==== Extract provided ====

ISBN 978 0946641 918     60 pages (paperback)      22.5x22.5cm     57 illus


Andrew Folan belongs to an important generation of artists, born in the mid-fifties, who began to eschew the nationalist self-absorption that was the preoccuption of many of their predecessors. In his essay ‘Under the Surface’, Paul O’Brien expertly negotiates his way through Folan’s rich and complex series of works, explaining how Folan operates between rigorous conceptualism and reflection on the process of art-making on the one hand, and more personal psychological delving on the other. He introduces us to Folan’s early influences, to his use of themes of voyerism and surveillance, the unconscious, surrealism, Folan’s fascination with the Gothic, the biographical content of certain works and his interest in psychology. Folan talks about his early use of photography and his return to print-making, his development towards three-dimensional work and his subsequent transition into using digital media, which provided a new dimension to the creative process.


EXTRACTS

"With a foot in the camps of both printmaking and sculpture, Andrew Folan might be described as a philosophical artist, in the sense that questions concerning representation and perception, the nature of art and our interpretation of the world are never far from his work. One of his early influences was Escher, whose work explores the limitations of dimensional representation. Folan pursues questions of representation in a distinctively personal way, as in the early photographic works and the sculptural box series, where he resurrected the once-popular term ‘diorama’ to explore issues of voyeurism.

==== Data block ====

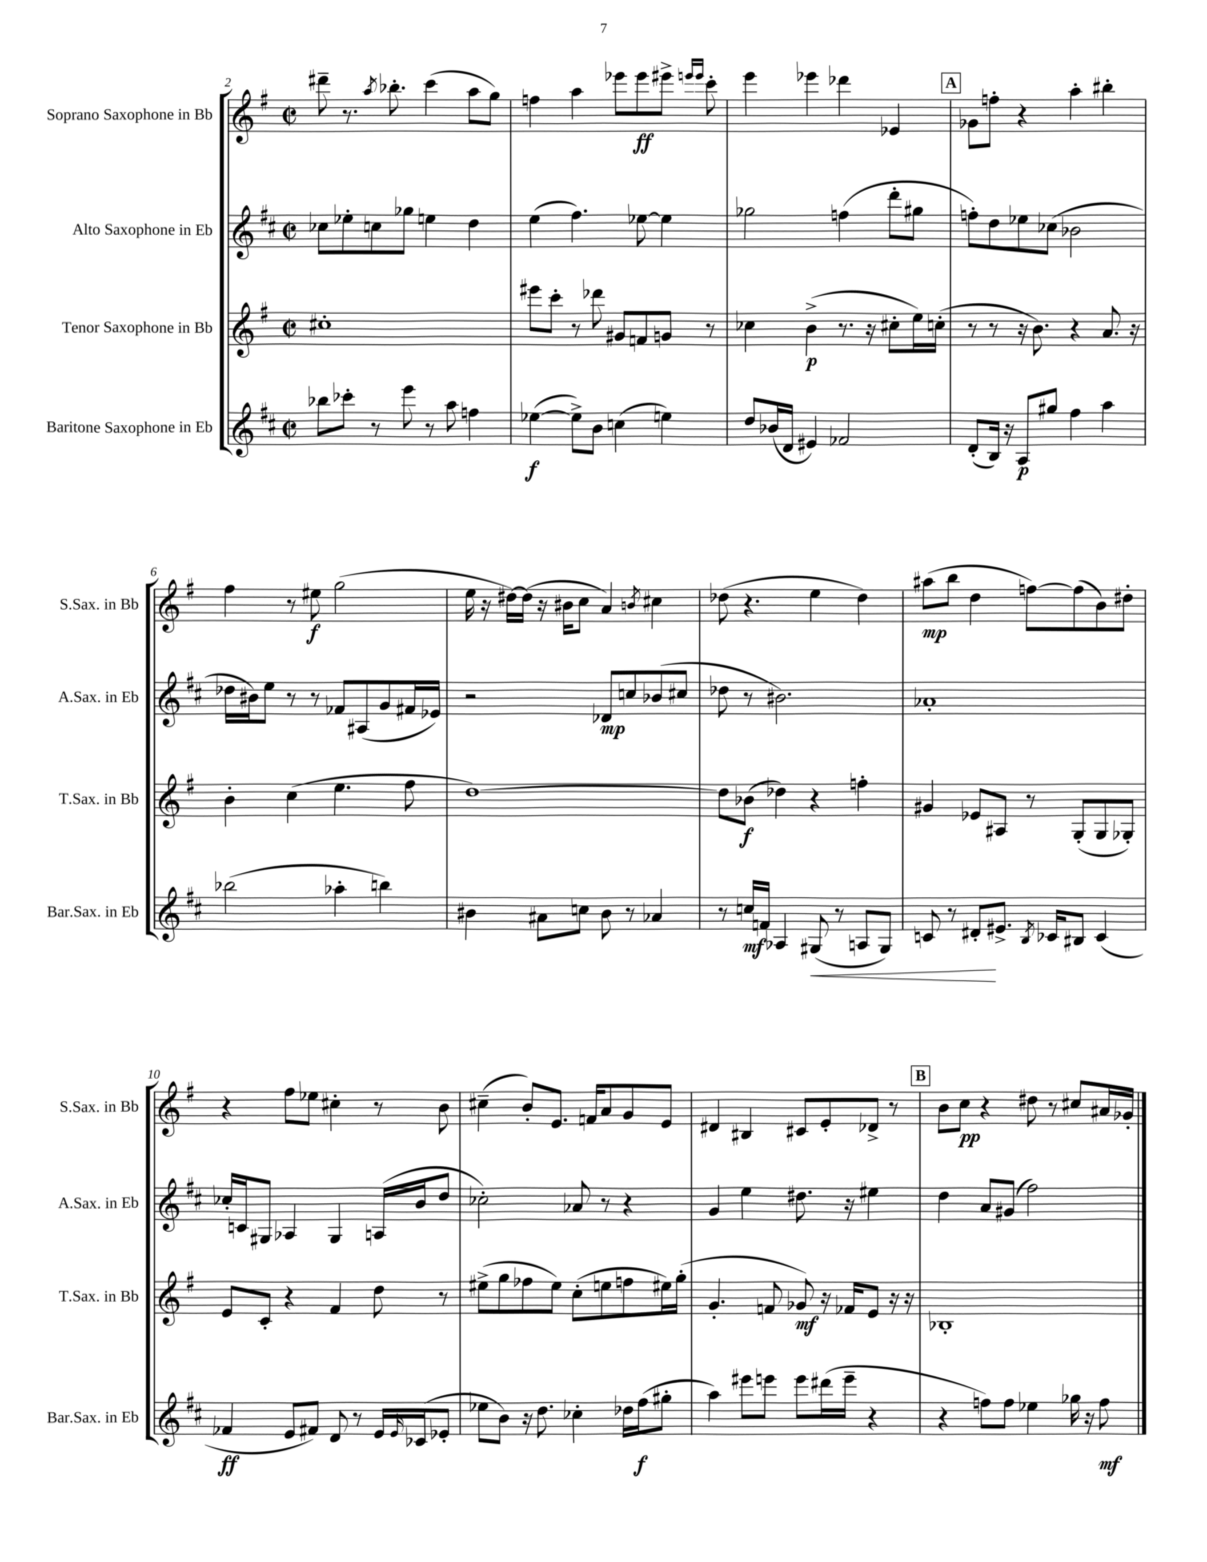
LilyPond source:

====

To do =
• a. In the text about Andrew Folan, what is the title of Paul O'Brien's essay?
• b. According to the text about Andrew Folan, what are all the things Folan talks about regarding his own development as an artist?
• c. Carry on the text about Andrew Folan from the point where it stops.
The data has nothing to do with the text about Andrew Folan.

Answers for this exercise =
• a. 'Under the Surface'

• b.
- His early use of photography
- His return to print-making
- His development towards three-dimensional work
- His later move into using digital media

• c.
          The phenomenon of voyeurism is something that has surfaced once again in the most recent lambdachrome work, involving computer-generated Photoshop imagery on photographic paper. This arises specifically in Susannah and the Elders, a composite image which references recent feminist theory and its critique of the role of woman as object, specifically concerning debates around the 17th-century female artist Artemesia Gentileschi, whose life echoed issues that surfaced in her art as well. This work also has echoes of film theory debates around Laura Mulvey’s writings on scopophilia, or the love of looking, questions which, for example, David Lynch plays with in his film Blue Velvet. This piece reverses the traditional theme of old men ogling young women – in the context of a biblical story about sexual blackmail – thus raising uncomfortable questions about gender, age and voyeurism."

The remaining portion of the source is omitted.